[edit]
Reducibility and Computational Lower Bounds for Problems with Planted Sparse Structure
Proceedings of the 31st Conference On Learning Theory, PMLR 75:48-166, 2018.
Abstract
Recently, research in unsupervised learning has gravitated towards exploring statistical-computational gaps induced by sparsity. A line of work initiated in Berthet and Rigollet (2013) has aimed to explain these gaps through reductions to conjecturally hard problems from complexity theory. However, the delicate nature of average-case reductions has limited the development of techniques and often led to weaker hardness results that only apply to algorithms robust to different noise distributions or that do not need to know the parameters of the problem. We introduce several new techniques to give a web of average-case reductions showing strong computational lower bounds based on the planted clique conjecture. Our new lower bounds include:
- Planted Independent Set: We show tight lower bounds for detecting a planted independent set of size $k$ in a sparse Erdős-Rényi graph of size $n$ with edge density $\tilde{\Theta}(n^{-\alpha})$.
- Planted Dense Subgraph: If $p > q$ are the edge densities inside and outside of the community, we show the first lower bounds for the general regime $q = \tilde{\Theta}(n^{-\alpha})$ and $p - q = \tilde{\Theta}(n^{-\gamma})$ where $\gamma \ge \alpha$, matching the lower bounds predicted in Chen and Xu (2016). Our lower bounds apply to a deterministic community size $k$, resolving a question raised in Hajek et al. (2015).
- Biclustering: We show strong lower bounds for Gaussian biclustering as a simple hypothesis testing problem to detect a uniformly at random planted flat $k \times k$ submatrix.

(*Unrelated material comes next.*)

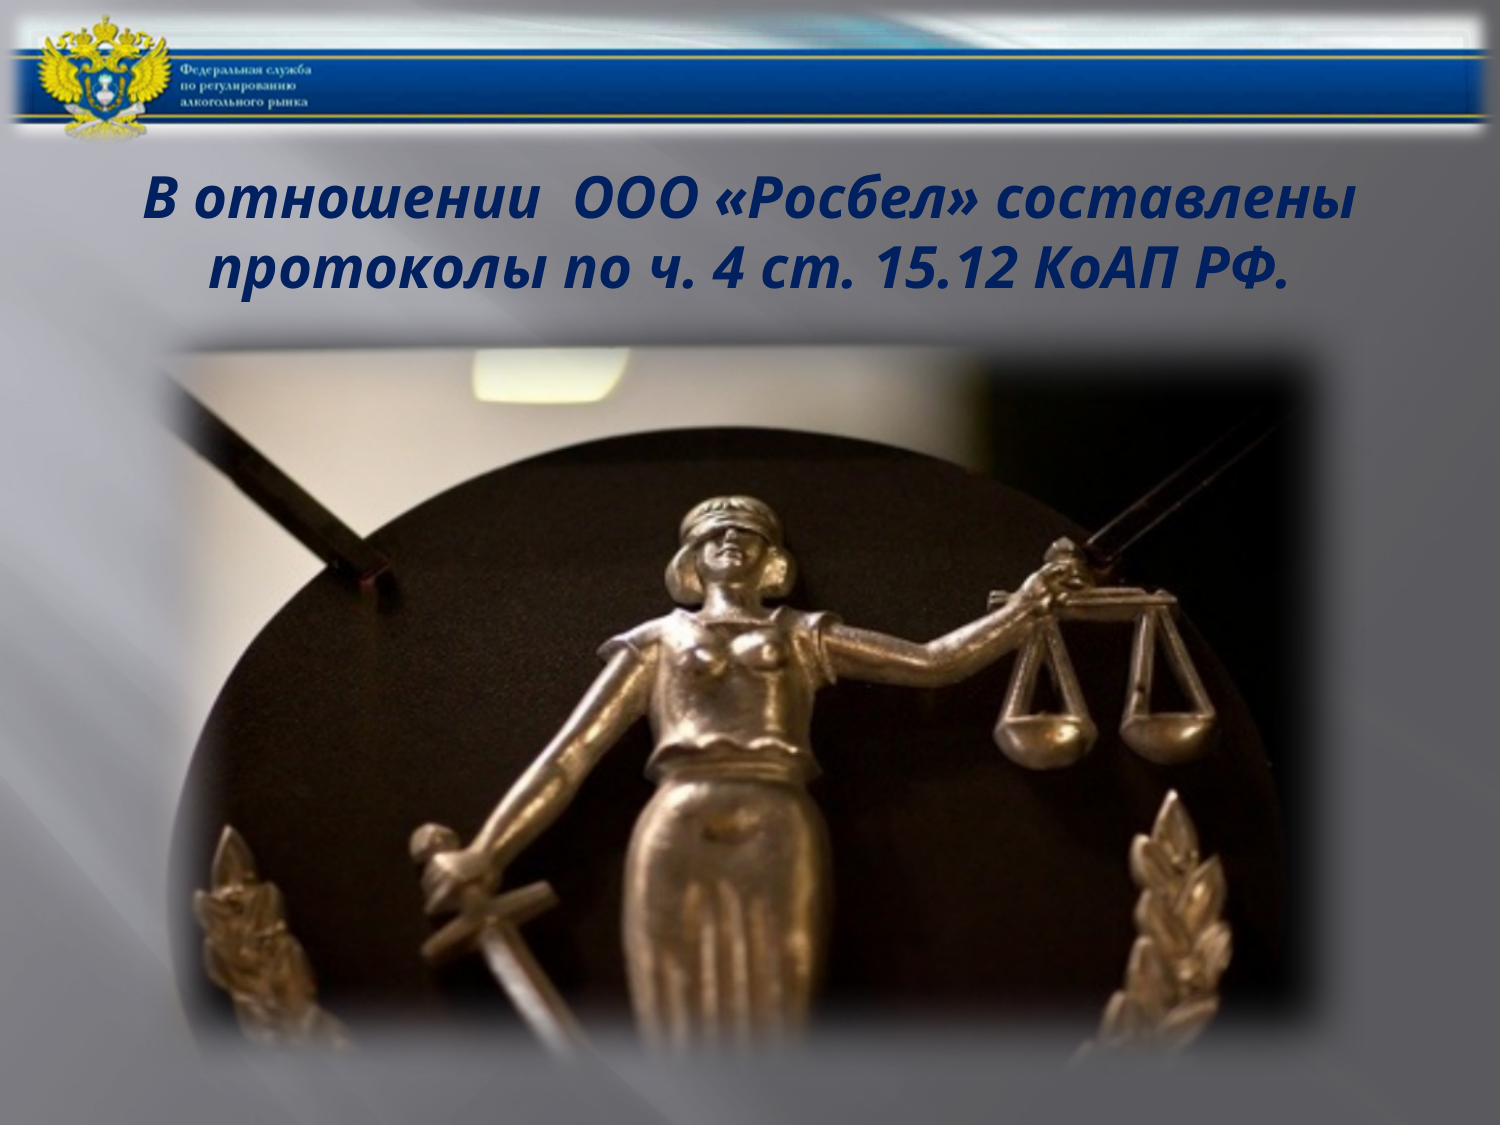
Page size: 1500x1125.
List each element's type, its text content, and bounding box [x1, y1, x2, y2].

picture [0, 0, 1500, 150]
text_box В отношении ООО «Росбел» составлены протоколы по ч. 4 ст. 15.12 КоАП РФ. [29, 190, 1471, 308]
picture [140, 304, 1370, 1079]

- Sparse Rank-1 Submatrix: We show that detection in the sparse spiked Wigner model is often harder than biclustering, and are able to obtain two different tight lower bounds for these problems with different reductions from planted clique.

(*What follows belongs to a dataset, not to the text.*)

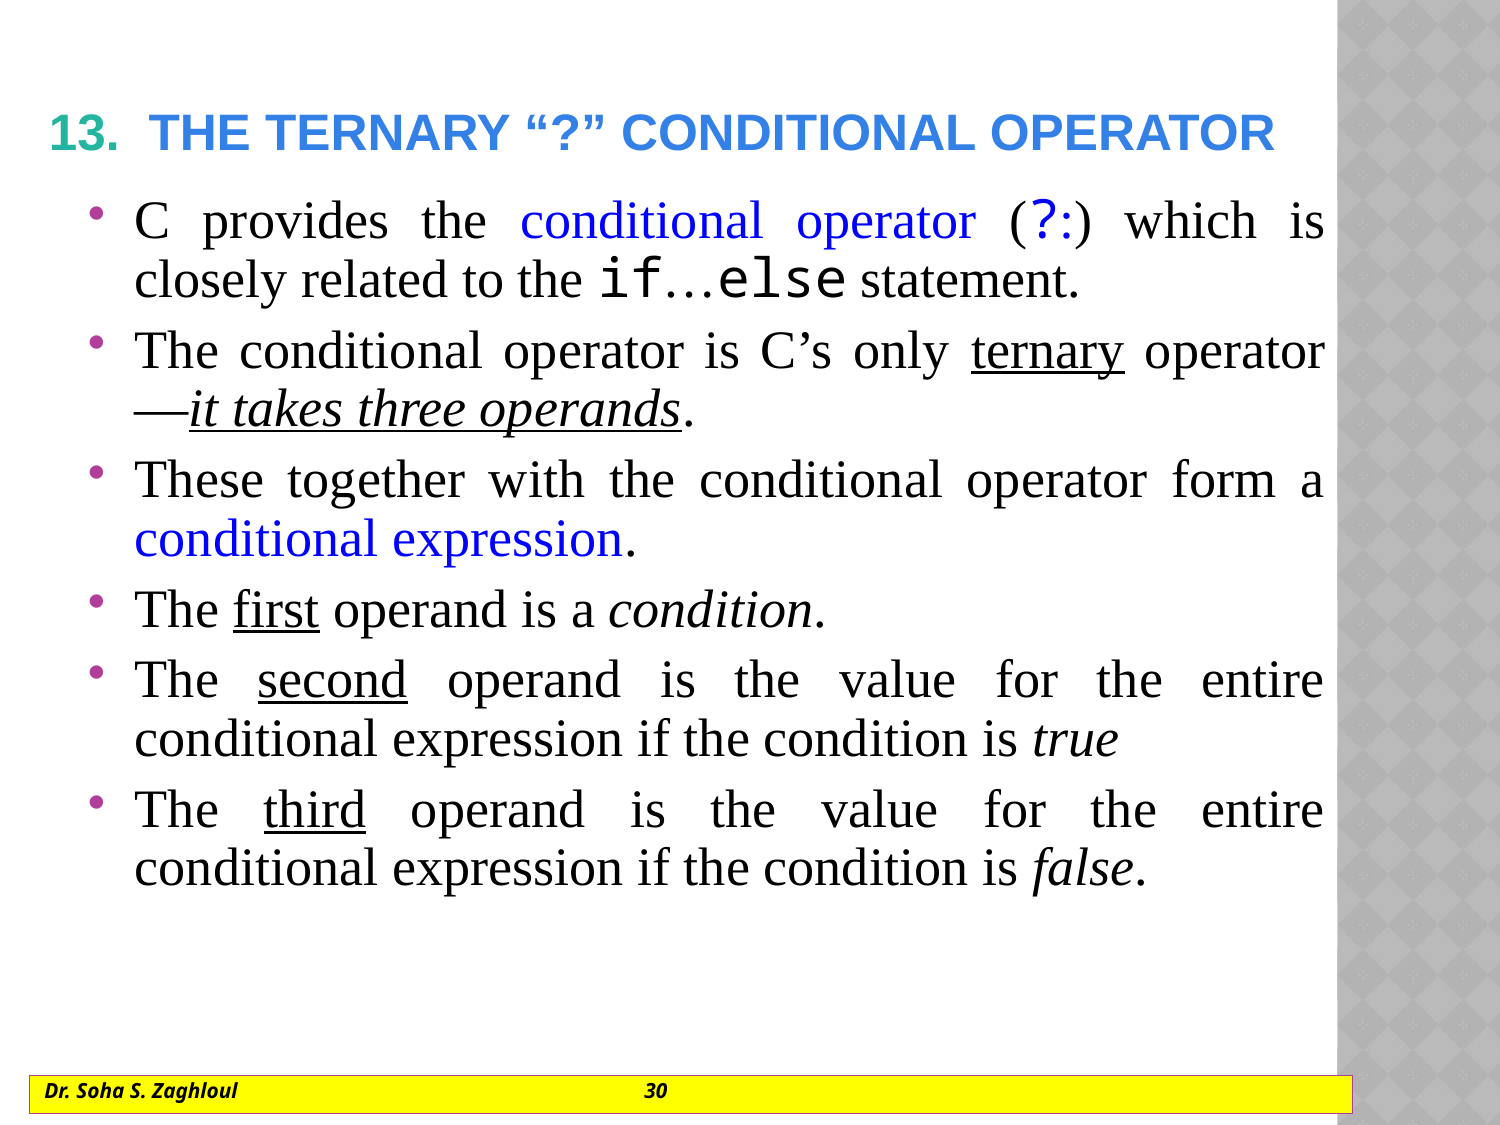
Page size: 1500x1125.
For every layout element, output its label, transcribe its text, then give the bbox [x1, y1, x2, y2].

title 13. The ternary “?” conditional operator [41, 52, 1447, 161]
text_box Dr. Soha S. Zaghloul 30 [29, 1075, 1353, 1114]
list C provides the conditional operator (?:) which is closely related to the if…else statement. The conditional operator is C’s only ternary operator—it takes three operands. These together with the conditional operator form a conditional expression. The first operand is a condition. The second operand is the value for the entire conditional expression if the condition is true The third operand is the value for the entire conditional expression if the condition is false. [75, 184, 1341, 1059]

- Sparse PCA: We give a reduction between rank-1 submatrix and sparse PCA to obtain tight lower bounds in the less sparse regime $k \gg \sqrt{n}$, when the spectral algorithm is optimal over the SDP. We give an alternate reduction recovering the lower bounds of Berthet and Rigollet (2013) and Gao et al. (2017) in the simple hypothesis testing variant of sparse PCA. We also observe a subtlety in the complexity of sparse PCA that arises when the planted vector is biased.
- Subgraph Stochastic Block Model: We introduce a model where two small communities are planted in an Erdős-Rényi graph of the same average edge density and give tight lower bounds yielding different hard regimes than planted dense subgraph.